Large EU countries such as Britain, Germany and Italy have said they will not send ground troops.
The EU announcement arrived on the same day the Mayor of Bangui, Catherine Samba-Panza, was named interim President and a week after rebel leader Michel Djotodia quit the post on January 10.
Djotodia became the first Muslim ruler of a majority Christian country after his rebel group Seleka overthrew the Francois Bozize Government in March last year.
Bozizé himself took power in a 2003 military coup and was fraudulently reelected, and his tenure was marked by conflict with numerous armed groups, forgotten health and education promises, war crimes, and the exclusion of certain groups from government positions.
Djotodia led the almost entirely Muslim Seleka rebel coalition in the December 2012 rebellion against Bozize. Following a peace agreement, Djotodia was appointed to the Government as First Deputy Prime Minister for National Defense in February 2013. When the peace agreement unraveled, Seleka captured Bangui.
Djotodia officially disbanded the rebel group after he seized power but some former rebels went rogue and launched a campaign of killing, raping and looting, prompting some Christian communities to form vigilante militias.
The conflict took on a sectarian overtone in a country where the minority Muslim (15%) and Christians (50%) have lived together for generations, and a Christian militia opposed to Djotodia’s Government launched an attempted coup in early December.

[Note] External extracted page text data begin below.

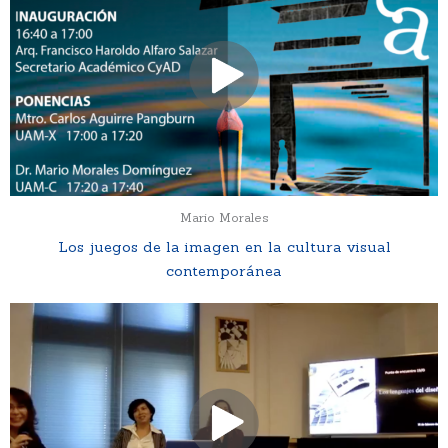
Mario Morales
Los juegos de la imagen en la cultura visual
contemporánea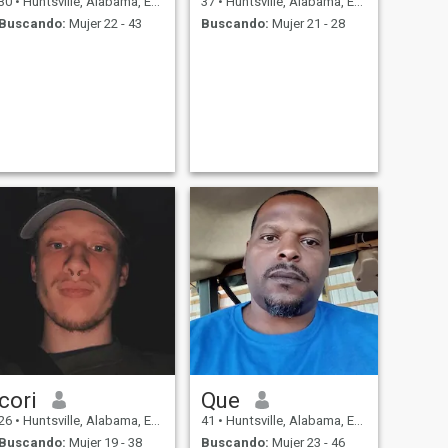
30
•
Huntsville, Alabama, Estados Unidos
37
•
Huntsville, Alabama, Estados Unidos
Buscando:
Mujer 22 - 43
Buscando:
Mujer 21 - 28
cori
Que
26
•
Huntsville, Alabama, Estados Unidos
41
•
Huntsville, Alabama, Estados Unidos
Buscando:
Mujer 19 - 38
Buscando:
Mujer 23 - 46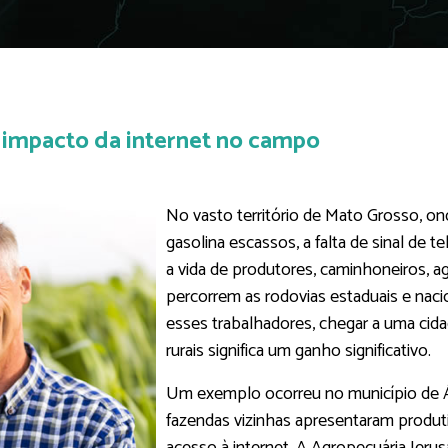
 impacto da internet no campo
No vasto território de Mato Grosso, on
gasolina escassos, a falta de sinal de t
a vida de produtores, caminhoneiros, a
percorrem as rodovias estaduais e nacio
esses trabalhadores, chegar a uma cida
rurais significa um ganho significativo.
Um exemplo ocorreu no município de Á
fazendas vizinhas apresentaram produti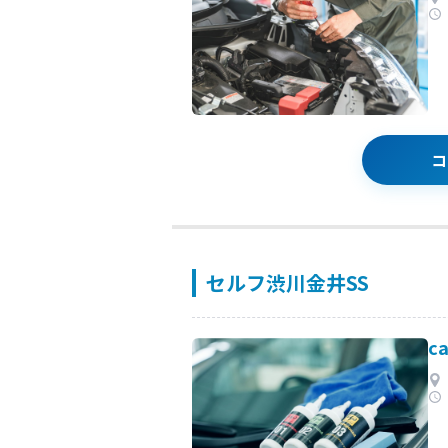
コ
セルフ渋川金井SS
c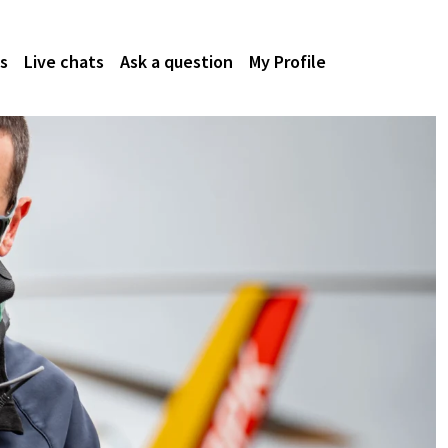
s
Live chats
Ask a question
My Profile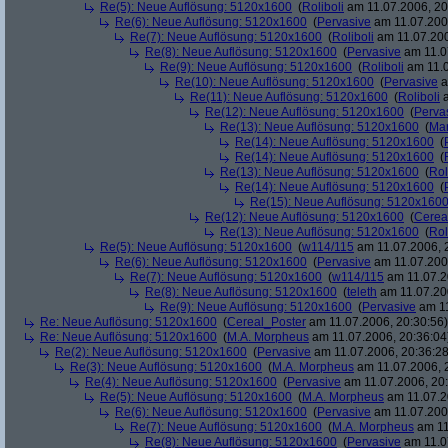
Re(5): Neue Auflösung: 5120x1600
(
Roliboli
am 11.07.2006, 20
Re(6): Neue Auflösung: 5120x1600
(
Pervasive
am 11.07.2006
Re(7): Neue Auflösung: 5120x1600
(
Roliboli
am 11.07.200
Re(8): Neue Auflösung: 5120x1600
(
Pervasive
am 11.0
Re(9): Neue Auflösung: 5120x1600
(
Roliboli
am 11.0
Re(10): Neue Auflösung: 5120x1600
(
Pervasive
a
Re(11): Neue Auflösung: 5120x1600
(
Roliboli
a
Re(12): Neue Auflösung: 5120x1600
(
Perva
Re(13): Neue Auflösung: 5120x1600
(
Ma
Re(14): Neue Auflösung: 5120x1600
(
Re(14): Neue Auflösung: 5120x1600
(
Re(13): Neue Auflösung: 5120x1600
(
Rol
Re(14): Neue Auflösung: 5120x1600
(
Re(15): Neue Auflösung: 5120x160
Re(12): Neue Auflösung: 5120x1600
(
Cerea
Re(13): Neue Auflösung: 5120x1600
(
Rol
Re(5): Neue Auflösung: 5120x1600
(
w114/115
am 11.07.2006, 
Re(6): Neue Auflösung: 5120x1600
(
Pervasive
am 11.07.2006
Re(7): Neue Auflösung: 5120x1600
(
w114/115
am 11.07.2
Re(8): Neue Auflösung: 5120x1600
(
teleth
am 11.07.200
Re(9): Neue Auflösung: 5120x1600
(
Pervasive
am 11
Re: Neue Auflösung: 5120x1600
(
Cereal_Poster
am 11.07.2006, 20:30:56)
Re: Neue Auflösung: 5120x1600
(
M.A. Morpheus
am 11.07.2006, 20:36:04
Re(2): Neue Auflösung: 5120x1600
(
Pervasive
am 11.07.2006, 20:36:28
Re(3): Neue Auflösung: 5120x1600
(
M.A. Morpheus
am 11.07.2006, 
Re(4): Neue Auflösung: 5120x1600
(
Pervasive
am 11.07.2006, 20:
Re(5): Neue Auflösung: 5120x1600
(
M.A. Morpheus
am 11.07.2
Re(6): Neue Auflösung: 5120x1600
(
Pervasive
am 11.07.2006
Re(7): Neue Auflösung: 5120x1600
(
M.A. Morpheus
am 11
Re(8): Neue Auflösung: 5120x1600
(
Pervasive
am 11.0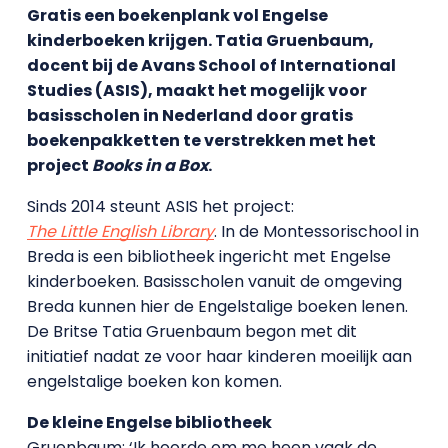
Gratis een boekenplank vol Engelse
kinderboeken krijgen. Tatia Gruenbaum,
docent bij de Avans School of International
Studies (ASIS), maakt het mogelijk voor
basisscholen in Nederland door gratis
boekenpakketten te verstrekken met het
project
Books in a Box
.
Sinds 2014 steunt ASIS het project:
The Little English Library
. In de Montessorischool in
Breda is een bibliotheek ingericht met Engelse
kinderboeken. Basisscholen vanuit de omgeving
Breda kunnen hier de Engelstalige boeken lenen.
De Britse Tatia Gruenbaum begon met dit
initiatief nadat ze voor haar kinderen moeilijk aan
engelstalige boeken kon komen.
De kleine Engelse bibliotheek
Gruenbaum: ‘Ik hoorde om me heen vaak de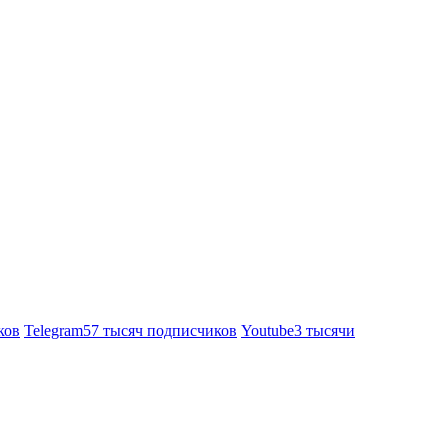
ков
Telegram
57 тысяч подписчиков
Youtube
3 тысячи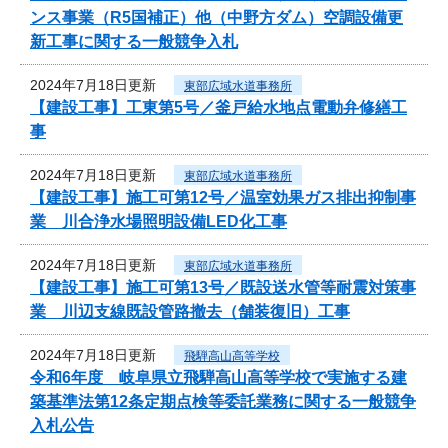
ンス事業（R5国補正）他（中野方ダム）空調設備更
新工事に関する一般競争入札
2024年7月18日更新
東部広域水道事務所
【建設工事】工東第5号／釜戸給水地点電動弁修繕工
事
2024年7月18日更新
東部広域水道事務所
【建設工事】施工可第12号／温室効果ガス排出抑制事
業 川合浄水場照明設備LED化工事
2024年7月18日更新
東部広域水道事務所
【建設工事】施工可第13号／既設送水管等耐震対策事
業 川辺支線既設管路撤去（舗装復旧）工事
2024年7月18日更新
飛騨高山高等学校
令和6年度 岐阜県立飛騨高山高等学校で実施する建
築基準法第12条定期点検等委託業務に関する一般競争
入札公告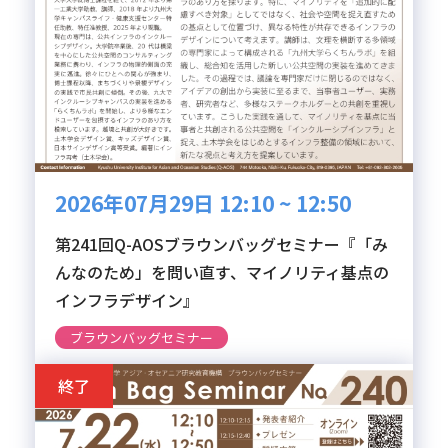
2026年07月29日 12:10 ~ 12:50
第241回Q-AOSブラウンバッグセミナー『「み
んなのため」を問い直す、マイノリティ基点の
インフラデザイン』
ブラウンバッグセミナー
終了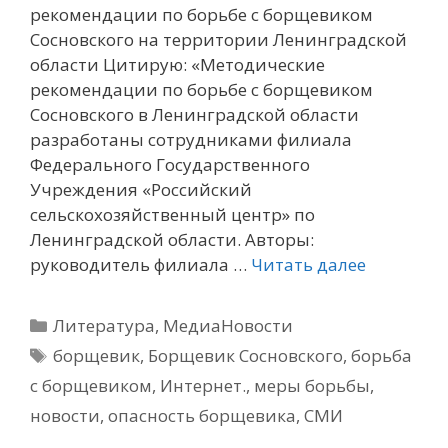
рекомендации по борьбе с борщевиком
Сосновского на территории Ленинградской
области Цитирую: «Методические
рекомендации по борьбе с борщевиком
Сосновского в Ленинградской области
разработаны сотрудниками филиала
Федерального Государственного
Учреждения «Российский
сельскохозяйственный центр» по
Ленинградской области. Авторы:
руководитель филиала …
Читать далее
Рубрики
Литература
,
МедиаНовости
Метки
борщевик
,
Борщевик Сосновского
,
борьба
с борщевиком
,
Интернет.
,
меры борьбы
,
новости
,
опасность борщевика
,
СМИ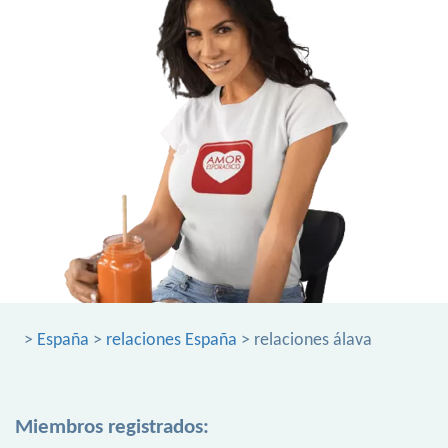
>
España
>
relaciones España
> relaciones álava
Miembros registrados:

In the days that followed, angry Christian youths set mosques on fire and mobs stoned to death people suspected of supporting Djotodia.
Horrific orchestrated attacks on Muslims in Bouca, Bossangoa and Bozoum escalated last month.
27 Muslims were slaughtered in Bohong, a village about 47 miles from the far western town of Bouar. Twelve others including a pregnant woman who was disemboweled and 10 children were slashed with machetes were killed around 95km north of the capital.
According to the UN refugee agency, UNHCR, more than 1,000 people have died since December alone and nearly 1 million have been forced from their homes – 20 per cent of the population since a rebel leader backed by Muslim insurgents seized power last year.